---------- Page
Vigre, Per Gunnar (Fabnavn. 12, Sandnes, N-4325, NO)
CLAIMS
1. Well tool (1) for cleaning the inside of casings and valves, particularly for removing mineral deposits, wherein the tool (1) comprises a main body (9) comprising a drive-member (11 ), a power supply (5), a hydraulic pump (13) and a gripping mechanism (8), characterized in that the tool (1) further comprises a brush-head (10) comprising radially expanding brush-members (16), wherein the tool (1) by means of the drive-member (11) is adapted to clamp the main body (9) to the inside of a casing (2) by means of the gripping mechanism (8), rotate the brush-head (10) and expand the brush-members (16) to a desired outer diameter.
2. Well tool (1 ) according to claim 1 , wherein the drive-member (11) drives a hydraulic pump (13) generating a system pressure, wherein the system pressure is used to activate the gripping mechanism (8), rotate the brush-head (10) and expand the brush-members (16) to the desired outer diameter.
3. Well tool (1 ) according to claim 1 , wherein the drive-member (11 ) is adapted to directly driving tje brush-head (10) comprising the radially expanding brush- members (16), wherein the drive-member (11) further drives a hydraulic pump (13) generating a system pressure, wherein the system pressure is used to activate the gripping mechanism (8) and expand the brush-members (16) to the desired outer diameter.
4. Well tool (1 ) according to any one of the preceding claims, wherein the drive-member (11) comprises an electric motor.
5. Well tool (1) according to any one of the preceding claims, wherein the power supply (5) comprises a battery pack.
6. Well tool (1) according to any one of the preceding claims, wherein the power supply (5) comprises an electric cable (4) from the surface.
7. Well tool (1) according to any one of the preceding claims, wherein the gripping mechanism (8) comprises radially expanding claw-members, wherein the gripping mechanism (8) is adapted to expand radially by means of a hydraulic pressure generated by a hydraulic pump. |
HYDRAULIC BRUSH FOR USE IN DOWNHOLE OPERATIONS
The present invention concerns a well tool for cleaning the inside of casings and valves.
--------------------
◆ **To be done**
Print, without alteration, the passage of the well tool claims that begins with the words "5. Well tool" and ends with the words "from the surface.".
---------- Data shown
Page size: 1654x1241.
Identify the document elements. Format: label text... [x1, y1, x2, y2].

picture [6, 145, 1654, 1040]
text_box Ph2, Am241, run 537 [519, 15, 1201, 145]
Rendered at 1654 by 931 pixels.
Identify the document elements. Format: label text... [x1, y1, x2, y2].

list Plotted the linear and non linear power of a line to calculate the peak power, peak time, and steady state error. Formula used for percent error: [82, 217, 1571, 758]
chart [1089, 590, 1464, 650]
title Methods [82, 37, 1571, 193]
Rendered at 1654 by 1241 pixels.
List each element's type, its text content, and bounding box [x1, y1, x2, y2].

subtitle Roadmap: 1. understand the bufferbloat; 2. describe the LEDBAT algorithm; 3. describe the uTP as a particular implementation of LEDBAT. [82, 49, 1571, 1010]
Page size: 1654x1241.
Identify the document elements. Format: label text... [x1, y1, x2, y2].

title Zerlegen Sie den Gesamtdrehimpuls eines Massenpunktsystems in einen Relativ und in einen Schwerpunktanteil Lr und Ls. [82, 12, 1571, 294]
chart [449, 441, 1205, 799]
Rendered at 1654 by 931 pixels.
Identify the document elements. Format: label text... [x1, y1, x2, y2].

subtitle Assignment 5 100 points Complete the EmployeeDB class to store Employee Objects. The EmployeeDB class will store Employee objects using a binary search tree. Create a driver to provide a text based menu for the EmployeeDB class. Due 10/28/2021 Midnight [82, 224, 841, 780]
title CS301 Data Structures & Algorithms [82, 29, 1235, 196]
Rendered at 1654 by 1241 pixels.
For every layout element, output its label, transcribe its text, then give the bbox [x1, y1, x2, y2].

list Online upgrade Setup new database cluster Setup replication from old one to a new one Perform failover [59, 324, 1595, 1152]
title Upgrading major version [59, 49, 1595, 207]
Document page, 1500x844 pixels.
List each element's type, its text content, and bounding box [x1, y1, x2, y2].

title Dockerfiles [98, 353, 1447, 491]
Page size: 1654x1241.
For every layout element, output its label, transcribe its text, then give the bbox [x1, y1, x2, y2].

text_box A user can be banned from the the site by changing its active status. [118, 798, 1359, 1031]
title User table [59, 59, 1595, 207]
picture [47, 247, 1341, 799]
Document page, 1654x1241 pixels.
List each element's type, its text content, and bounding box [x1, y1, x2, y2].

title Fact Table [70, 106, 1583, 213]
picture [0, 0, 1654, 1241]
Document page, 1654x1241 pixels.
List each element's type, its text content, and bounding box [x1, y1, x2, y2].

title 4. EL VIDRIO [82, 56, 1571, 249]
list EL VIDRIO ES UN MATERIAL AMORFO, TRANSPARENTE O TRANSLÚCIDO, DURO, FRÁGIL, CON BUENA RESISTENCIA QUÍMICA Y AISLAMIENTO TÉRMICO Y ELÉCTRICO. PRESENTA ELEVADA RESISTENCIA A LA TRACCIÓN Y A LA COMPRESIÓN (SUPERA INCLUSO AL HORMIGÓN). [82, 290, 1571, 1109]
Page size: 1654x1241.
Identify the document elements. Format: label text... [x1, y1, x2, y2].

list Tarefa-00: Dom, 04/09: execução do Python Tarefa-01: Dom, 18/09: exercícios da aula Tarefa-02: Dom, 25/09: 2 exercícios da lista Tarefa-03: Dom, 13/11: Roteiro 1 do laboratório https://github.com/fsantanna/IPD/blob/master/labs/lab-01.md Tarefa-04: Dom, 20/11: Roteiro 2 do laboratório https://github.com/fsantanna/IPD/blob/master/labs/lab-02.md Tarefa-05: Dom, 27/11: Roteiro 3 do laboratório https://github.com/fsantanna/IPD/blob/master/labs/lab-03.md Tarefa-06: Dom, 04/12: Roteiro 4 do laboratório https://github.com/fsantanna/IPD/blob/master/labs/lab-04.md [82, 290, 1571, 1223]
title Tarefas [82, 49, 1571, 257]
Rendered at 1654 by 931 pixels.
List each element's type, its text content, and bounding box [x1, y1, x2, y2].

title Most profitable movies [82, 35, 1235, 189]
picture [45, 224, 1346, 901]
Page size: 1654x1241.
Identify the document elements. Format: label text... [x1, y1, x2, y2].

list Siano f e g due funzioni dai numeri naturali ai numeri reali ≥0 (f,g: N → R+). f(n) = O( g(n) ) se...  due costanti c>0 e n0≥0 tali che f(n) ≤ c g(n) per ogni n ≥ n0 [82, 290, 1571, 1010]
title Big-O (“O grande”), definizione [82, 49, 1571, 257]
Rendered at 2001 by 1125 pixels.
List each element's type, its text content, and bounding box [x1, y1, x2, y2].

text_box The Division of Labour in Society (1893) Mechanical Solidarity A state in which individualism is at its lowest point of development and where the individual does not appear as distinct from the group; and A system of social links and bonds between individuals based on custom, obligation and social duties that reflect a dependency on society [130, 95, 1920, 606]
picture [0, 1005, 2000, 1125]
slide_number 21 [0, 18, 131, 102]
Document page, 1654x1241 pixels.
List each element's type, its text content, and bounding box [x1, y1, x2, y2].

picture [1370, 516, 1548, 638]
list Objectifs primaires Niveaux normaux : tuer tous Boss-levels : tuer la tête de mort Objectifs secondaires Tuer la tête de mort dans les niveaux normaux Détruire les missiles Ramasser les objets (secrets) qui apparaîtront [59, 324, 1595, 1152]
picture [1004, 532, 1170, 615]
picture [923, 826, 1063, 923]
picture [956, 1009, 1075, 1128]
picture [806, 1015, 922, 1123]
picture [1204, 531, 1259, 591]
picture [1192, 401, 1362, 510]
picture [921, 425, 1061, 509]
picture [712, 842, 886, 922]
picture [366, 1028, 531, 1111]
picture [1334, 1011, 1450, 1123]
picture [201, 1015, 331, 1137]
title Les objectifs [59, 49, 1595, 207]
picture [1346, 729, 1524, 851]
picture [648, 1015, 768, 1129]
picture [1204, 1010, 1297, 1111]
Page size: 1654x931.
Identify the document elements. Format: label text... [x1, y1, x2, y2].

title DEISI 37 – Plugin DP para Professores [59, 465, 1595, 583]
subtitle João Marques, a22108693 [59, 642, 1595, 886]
--------------------
◆ **Answer to the problem**
5. Well tool (1) according to any one of the preceding claims, wherein the power supply (5) comprises a battery pack.
6. Well tool (1) according to any one of the preceding claims, wherein the power supply (5) comprises an electric cable (4) from the surface.